[Data]

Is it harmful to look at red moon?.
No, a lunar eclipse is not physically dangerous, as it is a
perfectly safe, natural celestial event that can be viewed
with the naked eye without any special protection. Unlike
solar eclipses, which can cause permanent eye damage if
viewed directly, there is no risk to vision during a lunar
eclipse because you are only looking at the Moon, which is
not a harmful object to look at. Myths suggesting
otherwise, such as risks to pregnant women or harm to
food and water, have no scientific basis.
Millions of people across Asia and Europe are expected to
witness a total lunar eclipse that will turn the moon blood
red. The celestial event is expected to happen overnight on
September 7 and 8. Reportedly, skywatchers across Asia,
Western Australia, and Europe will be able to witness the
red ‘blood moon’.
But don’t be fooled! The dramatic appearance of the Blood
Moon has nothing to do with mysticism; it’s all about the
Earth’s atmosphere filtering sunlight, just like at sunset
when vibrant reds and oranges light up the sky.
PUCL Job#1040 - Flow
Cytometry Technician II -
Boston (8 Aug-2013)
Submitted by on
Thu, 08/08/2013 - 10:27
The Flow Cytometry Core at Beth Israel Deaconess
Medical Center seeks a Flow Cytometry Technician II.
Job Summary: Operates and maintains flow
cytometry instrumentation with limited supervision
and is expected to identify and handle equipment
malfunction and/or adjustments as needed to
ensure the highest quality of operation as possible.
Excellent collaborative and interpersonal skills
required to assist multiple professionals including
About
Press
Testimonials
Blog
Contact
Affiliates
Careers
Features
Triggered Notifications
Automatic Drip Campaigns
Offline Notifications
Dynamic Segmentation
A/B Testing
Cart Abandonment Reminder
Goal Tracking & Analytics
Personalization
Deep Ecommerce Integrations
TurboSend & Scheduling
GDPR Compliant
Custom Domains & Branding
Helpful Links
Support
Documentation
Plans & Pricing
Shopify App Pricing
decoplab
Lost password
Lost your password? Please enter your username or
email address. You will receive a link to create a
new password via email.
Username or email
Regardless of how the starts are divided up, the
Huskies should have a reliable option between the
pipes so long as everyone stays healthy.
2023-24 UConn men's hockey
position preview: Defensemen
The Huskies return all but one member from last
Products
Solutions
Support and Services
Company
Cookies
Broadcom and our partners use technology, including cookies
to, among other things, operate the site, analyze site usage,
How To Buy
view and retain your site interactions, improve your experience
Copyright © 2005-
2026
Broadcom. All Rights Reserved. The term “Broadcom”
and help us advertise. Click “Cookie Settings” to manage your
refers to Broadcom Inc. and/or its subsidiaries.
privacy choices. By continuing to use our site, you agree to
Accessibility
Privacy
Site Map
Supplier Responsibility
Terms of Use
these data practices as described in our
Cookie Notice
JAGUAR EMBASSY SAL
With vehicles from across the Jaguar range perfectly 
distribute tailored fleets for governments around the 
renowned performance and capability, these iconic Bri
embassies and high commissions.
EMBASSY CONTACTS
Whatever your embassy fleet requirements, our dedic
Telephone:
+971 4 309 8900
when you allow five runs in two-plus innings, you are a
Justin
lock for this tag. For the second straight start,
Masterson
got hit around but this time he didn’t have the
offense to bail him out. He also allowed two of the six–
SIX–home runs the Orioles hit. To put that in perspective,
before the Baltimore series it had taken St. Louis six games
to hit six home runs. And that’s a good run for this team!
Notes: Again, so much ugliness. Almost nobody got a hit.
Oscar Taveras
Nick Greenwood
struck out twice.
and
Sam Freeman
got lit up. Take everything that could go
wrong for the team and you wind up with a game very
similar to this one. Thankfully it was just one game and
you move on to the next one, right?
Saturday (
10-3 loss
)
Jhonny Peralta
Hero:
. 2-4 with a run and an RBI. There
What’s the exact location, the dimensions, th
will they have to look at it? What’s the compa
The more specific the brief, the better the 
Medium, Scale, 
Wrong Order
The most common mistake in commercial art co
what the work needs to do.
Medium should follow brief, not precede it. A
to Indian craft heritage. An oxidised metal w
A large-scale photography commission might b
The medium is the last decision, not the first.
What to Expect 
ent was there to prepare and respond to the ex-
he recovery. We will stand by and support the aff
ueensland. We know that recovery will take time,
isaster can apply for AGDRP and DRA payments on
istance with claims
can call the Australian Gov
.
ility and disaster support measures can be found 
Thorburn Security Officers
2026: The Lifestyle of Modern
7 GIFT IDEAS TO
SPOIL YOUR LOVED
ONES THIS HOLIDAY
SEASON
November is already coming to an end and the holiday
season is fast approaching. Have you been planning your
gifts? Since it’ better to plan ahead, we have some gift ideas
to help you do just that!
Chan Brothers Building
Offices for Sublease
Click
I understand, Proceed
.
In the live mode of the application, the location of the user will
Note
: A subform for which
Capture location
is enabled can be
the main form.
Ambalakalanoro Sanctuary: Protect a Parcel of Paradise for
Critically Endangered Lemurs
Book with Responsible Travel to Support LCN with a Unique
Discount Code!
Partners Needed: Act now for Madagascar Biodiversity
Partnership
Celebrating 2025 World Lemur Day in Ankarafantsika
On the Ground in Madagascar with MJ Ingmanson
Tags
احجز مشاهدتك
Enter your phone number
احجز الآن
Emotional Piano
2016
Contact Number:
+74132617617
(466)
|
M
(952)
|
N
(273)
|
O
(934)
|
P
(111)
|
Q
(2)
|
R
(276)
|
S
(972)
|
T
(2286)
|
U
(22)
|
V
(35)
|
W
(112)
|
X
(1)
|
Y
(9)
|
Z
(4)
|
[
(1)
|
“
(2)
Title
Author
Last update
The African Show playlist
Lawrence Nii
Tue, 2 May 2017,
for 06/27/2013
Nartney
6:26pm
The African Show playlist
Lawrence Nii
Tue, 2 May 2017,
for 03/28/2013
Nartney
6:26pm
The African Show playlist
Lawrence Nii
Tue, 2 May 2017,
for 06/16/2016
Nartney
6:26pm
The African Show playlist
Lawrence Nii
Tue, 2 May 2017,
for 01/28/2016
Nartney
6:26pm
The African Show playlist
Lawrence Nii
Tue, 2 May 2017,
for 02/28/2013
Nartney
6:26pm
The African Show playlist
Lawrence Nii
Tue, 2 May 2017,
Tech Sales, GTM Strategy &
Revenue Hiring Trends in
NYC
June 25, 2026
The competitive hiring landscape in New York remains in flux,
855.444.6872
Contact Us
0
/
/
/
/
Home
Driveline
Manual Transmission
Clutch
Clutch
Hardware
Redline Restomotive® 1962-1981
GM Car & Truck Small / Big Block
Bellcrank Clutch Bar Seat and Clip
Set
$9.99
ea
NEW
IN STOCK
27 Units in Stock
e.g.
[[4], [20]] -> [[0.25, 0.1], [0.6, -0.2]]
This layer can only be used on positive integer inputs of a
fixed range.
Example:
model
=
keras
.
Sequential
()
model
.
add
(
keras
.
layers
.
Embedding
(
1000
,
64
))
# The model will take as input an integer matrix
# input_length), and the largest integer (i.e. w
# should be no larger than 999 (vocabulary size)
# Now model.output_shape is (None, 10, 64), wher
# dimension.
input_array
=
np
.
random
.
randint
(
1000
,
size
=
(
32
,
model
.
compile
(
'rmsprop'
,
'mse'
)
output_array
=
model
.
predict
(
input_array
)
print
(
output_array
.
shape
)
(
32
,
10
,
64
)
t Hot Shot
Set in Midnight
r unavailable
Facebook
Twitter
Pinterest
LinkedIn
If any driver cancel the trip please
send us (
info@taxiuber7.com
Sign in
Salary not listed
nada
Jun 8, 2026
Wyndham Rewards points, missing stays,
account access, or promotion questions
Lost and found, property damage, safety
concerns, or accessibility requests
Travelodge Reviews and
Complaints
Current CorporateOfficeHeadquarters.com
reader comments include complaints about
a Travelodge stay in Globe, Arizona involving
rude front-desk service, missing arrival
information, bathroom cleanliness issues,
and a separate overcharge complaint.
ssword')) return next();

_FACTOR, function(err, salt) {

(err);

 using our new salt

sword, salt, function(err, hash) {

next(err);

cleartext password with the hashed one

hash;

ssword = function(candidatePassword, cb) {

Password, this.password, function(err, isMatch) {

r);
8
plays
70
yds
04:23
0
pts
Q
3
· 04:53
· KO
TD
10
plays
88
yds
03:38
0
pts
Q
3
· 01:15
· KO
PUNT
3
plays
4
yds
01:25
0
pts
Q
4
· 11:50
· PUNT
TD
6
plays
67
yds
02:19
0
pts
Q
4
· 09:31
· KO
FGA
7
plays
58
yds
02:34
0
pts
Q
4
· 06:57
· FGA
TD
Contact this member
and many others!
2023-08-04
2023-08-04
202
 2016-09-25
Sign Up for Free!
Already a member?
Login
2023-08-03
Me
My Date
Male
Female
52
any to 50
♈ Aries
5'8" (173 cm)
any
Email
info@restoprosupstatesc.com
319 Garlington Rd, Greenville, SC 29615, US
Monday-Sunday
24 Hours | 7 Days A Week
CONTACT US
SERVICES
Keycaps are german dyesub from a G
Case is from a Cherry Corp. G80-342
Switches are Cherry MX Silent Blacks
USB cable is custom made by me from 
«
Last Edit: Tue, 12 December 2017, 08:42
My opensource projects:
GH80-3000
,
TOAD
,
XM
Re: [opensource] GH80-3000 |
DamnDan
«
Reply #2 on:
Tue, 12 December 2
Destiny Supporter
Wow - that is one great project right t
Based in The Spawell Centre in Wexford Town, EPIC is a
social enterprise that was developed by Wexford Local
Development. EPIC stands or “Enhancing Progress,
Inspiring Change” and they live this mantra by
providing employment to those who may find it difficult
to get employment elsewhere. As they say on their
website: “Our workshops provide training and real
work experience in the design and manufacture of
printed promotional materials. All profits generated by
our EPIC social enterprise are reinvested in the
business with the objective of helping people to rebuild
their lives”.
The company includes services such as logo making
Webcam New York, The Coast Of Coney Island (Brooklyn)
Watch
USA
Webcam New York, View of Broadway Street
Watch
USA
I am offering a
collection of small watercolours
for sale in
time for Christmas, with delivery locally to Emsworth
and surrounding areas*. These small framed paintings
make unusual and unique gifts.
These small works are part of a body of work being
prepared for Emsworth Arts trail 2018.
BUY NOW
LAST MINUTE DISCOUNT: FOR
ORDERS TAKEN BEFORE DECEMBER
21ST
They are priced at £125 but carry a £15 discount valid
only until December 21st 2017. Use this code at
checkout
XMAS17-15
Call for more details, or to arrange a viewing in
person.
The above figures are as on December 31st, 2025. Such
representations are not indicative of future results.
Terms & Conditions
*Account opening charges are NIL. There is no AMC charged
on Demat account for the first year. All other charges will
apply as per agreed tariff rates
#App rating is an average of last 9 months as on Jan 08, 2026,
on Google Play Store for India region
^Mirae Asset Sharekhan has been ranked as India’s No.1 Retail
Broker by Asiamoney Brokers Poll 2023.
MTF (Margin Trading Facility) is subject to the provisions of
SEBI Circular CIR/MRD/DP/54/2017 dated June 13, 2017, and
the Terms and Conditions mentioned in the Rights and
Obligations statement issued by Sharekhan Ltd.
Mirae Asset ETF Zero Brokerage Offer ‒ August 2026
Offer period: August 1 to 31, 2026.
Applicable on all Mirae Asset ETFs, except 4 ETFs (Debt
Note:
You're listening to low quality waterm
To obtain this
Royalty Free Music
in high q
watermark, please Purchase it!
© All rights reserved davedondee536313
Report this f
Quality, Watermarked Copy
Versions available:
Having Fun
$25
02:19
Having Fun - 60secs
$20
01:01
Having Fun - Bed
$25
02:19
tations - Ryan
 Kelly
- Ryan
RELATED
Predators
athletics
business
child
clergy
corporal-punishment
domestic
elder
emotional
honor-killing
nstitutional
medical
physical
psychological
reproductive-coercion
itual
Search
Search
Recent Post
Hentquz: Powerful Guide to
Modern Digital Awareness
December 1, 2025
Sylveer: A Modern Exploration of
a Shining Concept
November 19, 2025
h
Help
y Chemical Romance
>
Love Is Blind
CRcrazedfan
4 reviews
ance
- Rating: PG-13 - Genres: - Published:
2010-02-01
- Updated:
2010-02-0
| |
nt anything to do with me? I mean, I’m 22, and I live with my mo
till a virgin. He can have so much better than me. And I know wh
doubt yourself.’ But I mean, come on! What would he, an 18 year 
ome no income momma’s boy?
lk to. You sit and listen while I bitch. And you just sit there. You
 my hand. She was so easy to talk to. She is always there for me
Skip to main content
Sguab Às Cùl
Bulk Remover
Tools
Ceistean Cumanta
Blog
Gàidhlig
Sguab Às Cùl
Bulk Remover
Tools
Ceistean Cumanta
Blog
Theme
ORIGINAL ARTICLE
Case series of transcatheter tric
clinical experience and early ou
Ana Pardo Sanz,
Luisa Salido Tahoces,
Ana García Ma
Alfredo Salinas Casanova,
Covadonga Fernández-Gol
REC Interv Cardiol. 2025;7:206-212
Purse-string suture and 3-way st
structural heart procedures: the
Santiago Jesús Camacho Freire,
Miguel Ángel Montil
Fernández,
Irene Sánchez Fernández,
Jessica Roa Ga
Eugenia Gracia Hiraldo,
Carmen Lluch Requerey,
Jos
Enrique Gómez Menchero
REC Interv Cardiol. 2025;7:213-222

[/Data]

Required action:
Return exactly, and only, the lines above starting at the line that contains "Huskies should have" and ending at the line that contains "these data practices as described in our".

Finished exercise:
Huskies should have a reliable option between the
pipes so long as everyone stays healthy.
2023-24 UConn men's hockey
position preview: Defensemen
The Huskies return all but one member from last
Products
Solutions
Support and Services
Company
Cookies
Broadcom and our partners use technology, including cookies
to, among other things, operate the site, analyze site usage,
How To Buy
view and retain your site interactions, improve your experience
Copyright © 2005-
2026
Broadcom. All Rights Reserved. The term “Broadcom”
and help us advertise. Click “Cookie Settings” to manage your
refers to Broadcom Inc. and/or its subsidiaries.
privacy choices. By continuing to use our site, you agree to
Accessibility
Privacy
Site Map
Supplier Responsibility
Terms of Use
these data practices as described in our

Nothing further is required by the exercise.